There was nothing to turn to. Books were poisoned. Art. All the achievements of men were poisoned at the root. The beauty of nature was tricky femininity. The animal world was cruelty. Humanity was based on cruelty. Jests and amusements were tragic distractions from tragedy. Religion was the only hope. But even there there was no hope for women. No future life could heal the degradation of having been a woman. Religion in the world had nothing but insults for women. Christ was a man. If it was true that he was God taking on humanity—he took on male humanity ... and the people who explained him, St. Paul and the priests, the Anglicans and the non-Conformists it was the same story everywhere. Even if religion could answer science and prove it wrong there was no hope, for women. And no intelligent person can prove science wrong.

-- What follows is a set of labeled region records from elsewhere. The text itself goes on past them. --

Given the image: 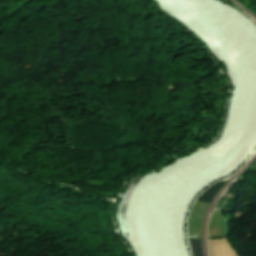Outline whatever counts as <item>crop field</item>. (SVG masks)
<instances>
[{
  "mask_svg": "<svg viewBox=\"0 0 256 256\" xmlns=\"http://www.w3.org/2000/svg\"><path fill=\"white\" fill-rule=\"evenodd\" d=\"M225 183L222 181L212 185L209 189H207L198 199L197 201L211 204L219 190L223 187Z\"/></svg>",
  "mask_w": 256,
  "mask_h": 256,
  "instance_id": "crop-field-1",
  "label": "crop field"
},
{
  "mask_svg": "<svg viewBox=\"0 0 256 256\" xmlns=\"http://www.w3.org/2000/svg\"><path fill=\"white\" fill-rule=\"evenodd\" d=\"M197 239V238H195ZM195 239H189L192 256H203L202 254V247H201V241L195 240Z\"/></svg>",
  "mask_w": 256,
  "mask_h": 256,
  "instance_id": "crop-field-2",
  "label": "crop field"
}]
</instances>
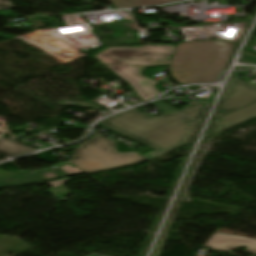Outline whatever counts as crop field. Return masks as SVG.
<instances>
[{"instance_id": "crop-field-7", "label": "crop field", "mask_w": 256, "mask_h": 256, "mask_svg": "<svg viewBox=\"0 0 256 256\" xmlns=\"http://www.w3.org/2000/svg\"><path fill=\"white\" fill-rule=\"evenodd\" d=\"M255 116H256V103L248 107H245L241 110H238L236 112H233L221 119L216 120V123L218 124L216 133L237 122H240L244 119L255 117Z\"/></svg>"}, {"instance_id": "crop-field-4", "label": "crop field", "mask_w": 256, "mask_h": 256, "mask_svg": "<svg viewBox=\"0 0 256 256\" xmlns=\"http://www.w3.org/2000/svg\"><path fill=\"white\" fill-rule=\"evenodd\" d=\"M114 144L115 142L108 138L95 135L81 147L75 149L73 160L70 163L84 173H91L145 161L135 152L117 153Z\"/></svg>"}, {"instance_id": "crop-field-9", "label": "crop field", "mask_w": 256, "mask_h": 256, "mask_svg": "<svg viewBox=\"0 0 256 256\" xmlns=\"http://www.w3.org/2000/svg\"><path fill=\"white\" fill-rule=\"evenodd\" d=\"M118 8L129 6L151 5L157 3L171 2L175 0H110Z\"/></svg>"}, {"instance_id": "crop-field-1", "label": "crop field", "mask_w": 256, "mask_h": 256, "mask_svg": "<svg viewBox=\"0 0 256 256\" xmlns=\"http://www.w3.org/2000/svg\"><path fill=\"white\" fill-rule=\"evenodd\" d=\"M208 107L207 103L201 102L181 112L156 118L134 109L113 116L101 124L157 149L143 156L152 159L184 145L193 126L203 119Z\"/></svg>"}, {"instance_id": "crop-field-2", "label": "crop field", "mask_w": 256, "mask_h": 256, "mask_svg": "<svg viewBox=\"0 0 256 256\" xmlns=\"http://www.w3.org/2000/svg\"><path fill=\"white\" fill-rule=\"evenodd\" d=\"M234 46L220 40L179 43L172 54L170 74L181 84L217 81Z\"/></svg>"}, {"instance_id": "crop-field-10", "label": "crop field", "mask_w": 256, "mask_h": 256, "mask_svg": "<svg viewBox=\"0 0 256 256\" xmlns=\"http://www.w3.org/2000/svg\"><path fill=\"white\" fill-rule=\"evenodd\" d=\"M15 8L9 0H0V9H12Z\"/></svg>"}, {"instance_id": "crop-field-11", "label": "crop field", "mask_w": 256, "mask_h": 256, "mask_svg": "<svg viewBox=\"0 0 256 256\" xmlns=\"http://www.w3.org/2000/svg\"><path fill=\"white\" fill-rule=\"evenodd\" d=\"M89 256H107V255H101V254L92 253V254L89 255Z\"/></svg>"}, {"instance_id": "crop-field-8", "label": "crop field", "mask_w": 256, "mask_h": 256, "mask_svg": "<svg viewBox=\"0 0 256 256\" xmlns=\"http://www.w3.org/2000/svg\"><path fill=\"white\" fill-rule=\"evenodd\" d=\"M31 150L35 149L14 142L12 140L6 139L4 137L0 139V153L5 154L9 157L16 156Z\"/></svg>"}, {"instance_id": "crop-field-3", "label": "crop field", "mask_w": 256, "mask_h": 256, "mask_svg": "<svg viewBox=\"0 0 256 256\" xmlns=\"http://www.w3.org/2000/svg\"><path fill=\"white\" fill-rule=\"evenodd\" d=\"M174 47L142 46L140 48H108L95 56L104 66L111 68L127 81L145 101L156 96V83L139 73L149 65L167 64ZM155 58V60H153ZM166 59L165 61H160Z\"/></svg>"}, {"instance_id": "crop-field-5", "label": "crop field", "mask_w": 256, "mask_h": 256, "mask_svg": "<svg viewBox=\"0 0 256 256\" xmlns=\"http://www.w3.org/2000/svg\"><path fill=\"white\" fill-rule=\"evenodd\" d=\"M256 101V88L236 79H230L228 88L214 117H220Z\"/></svg>"}, {"instance_id": "crop-field-6", "label": "crop field", "mask_w": 256, "mask_h": 256, "mask_svg": "<svg viewBox=\"0 0 256 256\" xmlns=\"http://www.w3.org/2000/svg\"><path fill=\"white\" fill-rule=\"evenodd\" d=\"M204 246L222 252L245 246L248 247L247 252L256 254V240L218 232H215Z\"/></svg>"}]
</instances>
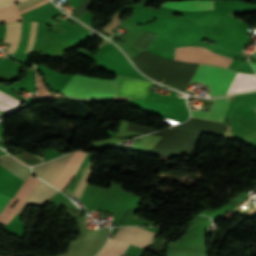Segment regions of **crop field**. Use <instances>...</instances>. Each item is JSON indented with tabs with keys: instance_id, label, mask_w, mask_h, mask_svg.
I'll use <instances>...</instances> for the list:
<instances>
[{
	"instance_id": "obj_1",
	"label": "crop field",
	"mask_w": 256,
	"mask_h": 256,
	"mask_svg": "<svg viewBox=\"0 0 256 256\" xmlns=\"http://www.w3.org/2000/svg\"><path fill=\"white\" fill-rule=\"evenodd\" d=\"M111 80L102 78L73 76L63 89L65 95L84 98H114L117 86Z\"/></svg>"
},
{
	"instance_id": "obj_2",
	"label": "crop field",
	"mask_w": 256,
	"mask_h": 256,
	"mask_svg": "<svg viewBox=\"0 0 256 256\" xmlns=\"http://www.w3.org/2000/svg\"><path fill=\"white\" fill-rule=\"evenodd\" d=\"M235 75L228 69L200 64L192 81L207 86L212 96H220L226 93Z\"/></svg>"
},
{
	"instance_id": "obj_3",
	"label": "crop field",
	"mask_w": 256,
	"mask_h": 256,
	"mask_svg": "<svg viewBox=\"0 0 256 256\" xmlns=\"http://www.w3.org/2000/svg\"><path fill=\"white\" fill-rule=\"evenodd\" d=\"M41 180L37 179L33 175H30L23 183V185L20 187V189L17 191L15 194L14 198L9 201V197L3 195L0 193V212L6 205V207L3 209V211L0 213V222L8 225L12 219L18 214L20 211L21 207L25 203L26 199L30 195V193L33 191V189L37 186V184ZM18 199V200H17ZM16 204L14 207L11 209L10 207L12 204L15 202Z\"/></svg>"
},
{
	"instance_id": "obj_4",
	"label": "crop field",
	"mask_w": 256,
	"mask_h": 256,
	"mask_svg": "<svg viewBox=\"0 0 256 256\" xmlns=\"http://www.w3.org/2000/svg\"><path fill=\"white\" fill-rule=\"evenodd\" d=\"M174 59L186 62L208 63L228 67L233 58L211 52L203 47L185 46L175 48Z\"/></svg>"
},
{
	"instance_id": "obj_5",
	"label": "crop field",
	"mask_w": 256,
	"mask_h": 256,
	"mask_svg": "<svg viewBox=\"0 0 256 256\" xmlns=\"http://www.w3.org/2000/svg\"><path fill=\"white\" fill-rule=\"evenodd\" d=\"M113 84L119 85L117 96L133 98L140 97L145 98L148 90H146L151 83L129 79L125 77H117L113 79Z\"/></svg>"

Life is poisoned, for women, at the very source. Science is true and will find out more and more and things will grow more and more horrible. Space is full of dead worlds. The world is cooling and dying. Then why not stop now?

7

“Nature’s great Salic Law will never be repealed.” “Women can never reach the highest places in civilisation.” Thomas Henry Huxley. With side-whiskers. A bouncing complacent walk. Thomas Henry Huxley. (Thomas Babington Macaulay.) The same sort of walk. Eminent men. Revelling in their cleverness. “The Lord has delivered him into my hand.” He did not believe in any future for anybody. But he built his life up complacently on home and family life while saying all those things about women, lived on them and their pain, ate their food, enjoyed the comforts they made ... and wrote conceited letters to his friends about his achievements and his stomach and his feelings.

8

What is it in me that stands back? Why can’t it explain? My head will burst if it can’t explain. If I die now in wild anger it only makes the thing more laughable on the whole.... That old man lives quite alone in a little gaslit lodging. When he comes out he is quite alone. There is nothing touching him anywhere. He will go quietly on like that till he dies. But he is me. I saw myself in his eyes that day. But he must have money. He can live like that with nothing to do but read and think and roam about because he has money. It isn’t fair. Some woman cleans his room and does his laundry. His thoughts about women are awful. It’s the best way ... but I’ve made all sorts of plans for the holidays. After that I will save and never see anybody and never stir out of Bloomsbury. The woman in black works. It’s only in the evenings she can roam about seeing nothing. But the people she works for know nothing about her. She knows. She is sweeter than he. She is sweet. I like her. But he is more me.